Stop Waiting for Perfect AI
'LLM BS tolerance' might be the most important career skill you're not building.

Your relationship with AI today will determine your career in five years. The question isn't whether AI will change work, it's whether you'll develop the emotional resilience to change with it. The challenge? We expect AI to be perfect like a computer, but it behaves imperfectly like a human.
Lots of us feel a sense of relief, whenever the AI gets something wrong, reinforcing our feelings that we are still irreplaceable
However, we need to keep in mind that AI today is as bad as it's ever going to be. And it's already very useful quite often. At the current rate of progress, we can't even imagine how good it might get rather soon.
At the same time, an LLM or AI is expected not to make any mistakes (It needs to be "computer good") in comparison to how we show empathy and tolerate mistakes from humans.
Working with an AI is a lot like working with somebody else, which can be challenging because we commonly feel that others can't do the job as well as we do.
Imagine you use LLMs to help you draft a message to your skip manager. However, the LLM has little context about the project and first asks you to provide more context. Even after providing the context, it's still missing the main idea you want to communicate, which you prompt to be included. Finally you have the main idea, but the message still doesn't sound like you, so you spend an extra couple of minutes making fixes. Writing it yourself would have probably been quicker and less full of frustrations.
Similarly a small code change that breaks many other things, you need to supervise all the changes and propose different approaches. Making it yourself might have just been easier all along.
This is why I believe that "LLM BS tolerance" is one of the main skills in today's world. You need to be able to tolerate the LLM Bullshit at times to be able to continue the journey of getting better at AI usage.
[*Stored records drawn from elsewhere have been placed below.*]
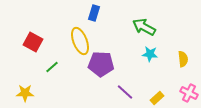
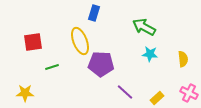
red square: rotated 36 degrees counterclockwise
green line: rotated 24 degrees clockwise
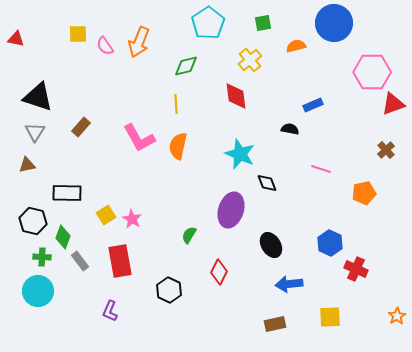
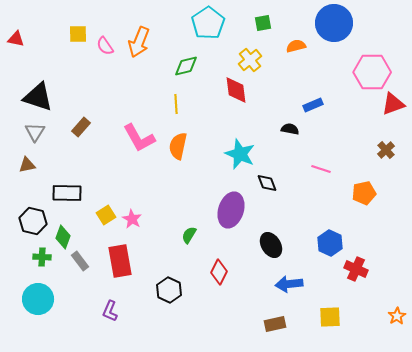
red diamond at (236, 96): moved 6 px up
cyan circle at (38, 291): moved 8 px down
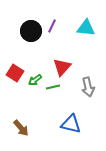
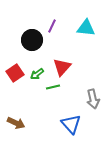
black circle: moved 1 px right, 9 px down
red square: rotated 24 degrees clockwise
green arrow: moved 2 px right, 6 px up
gray arrow: moved 5 px right, 12 px down
blue triangle: rotated 35 degrees clockwise
brown arrow: moved 5 px left, 5 px up; rotated 24 degrees counterclockwise
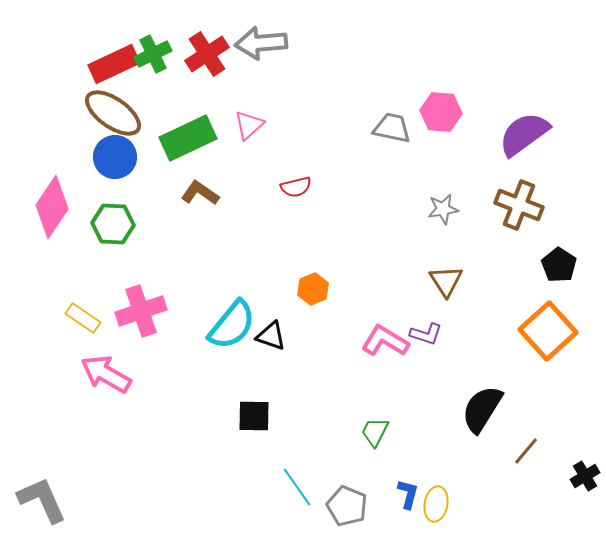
This frustration isn't new - it's the same resistance people felt when new technologies first disrupted familiar processes. There's actually a name for this psychological phenomenon.
The Betty Crocker effect
As industrialization was in full swing, new products came into market such as cake mixes. Initially, just water was needed to prepare a cake, but lots of customers felt it was too easy. In the end, they changed the formula so that you would also need to crack an egg. This simple step showed much better traction - the act of cracking an egg provided a bigger sense of contributing to making the cake. This is called the Betty Crocker effect.
Cake mix coming to market redefined what making a homemade cake means - cake decoration became the part of the process where bakers could express themselves.
Similarly with AI, it will no doubt redefine what working/living means. And we will have to find our own "cake decoration" to get fulfillment from. For many tweaking the output of AI even a bit can serve as "cake decoration"
The allocation economy
But here's where it gets interesting: this shift toward AI collaboration isn't just changing how we feel about our work - it's fundamentally changing what we're paid to do.
As we continue welcoming "intelligence on demand" to our lives, the value at work will shift from providing our own intelligence as knowledge workers into knowing how to deploy intelligence the best way.
This could look like: We identify and frame a problem, and provide needed context -> Use AI -> Human taste "icing".
Thus becoming basically AI managers. Deploying intelligence was something formally limited mainly to managers, but now anybody has the ability to do it thanks to AI. We are no longer limited by our individual experiences or education, instead we can leverage the collective wisdom of humanity.
In the allocation economy, you're compensated not based on what you know, but on your ability to deploy intelligence.
"Why struggle with imperfect AI when I can do it right the first time?" or "I'll wait until it actually works properly." Some people would rather stick to what they know works reliably.
But here's what waiting costs you: While you're perfecting your old skills, others are building their AI collaboration muscles. Think about it - when AI does get better (and it will, soon), they'll have months or years of experience working with it. You'll be starting from zero while they're already fluent in AI management.
It's like refusing to use email in 1995 because it was clunky and unreliable. Sure, fax machines worked fine, but the people who developed email tolerance early had a massive advantage when it became essential.
The "LLM BS tolerance" you build today isn't just about tolerating current limitations. You're learning how to communicate with AI, how to provide context effectively, and how to refine outputs. These skills will compound dramatically as the technology improves.
Building your tolerance
So how do you actually build this tolerance? The only real way to get better at using AI is to use it regularly, imperfectly, without overthinking it.
Pick one routine task this week - maybe drafting meeting notes, brainstorming ideas, or writing a first draft of something. Use AI for it, even knowing you could probably do it faster yourself. When it frustrates you (and it will), resist the urge to abandon it.
This is about trading certainty for potential. Yes, doing it the old way guarantees you'll get exactly what you expect. But pushing through the awkward back-and-forth with AI - accepting the imperfect output, the extra prompts, the need to refine - that's how you build the tolerance that will compound as the technology improves.
The goal isn't perfect results today. It's developing your collaboration muscles with an imperfect but rapidly improving partner.
Because in five years, when AI has gotten dramatically better, you'll already know how to dance with it.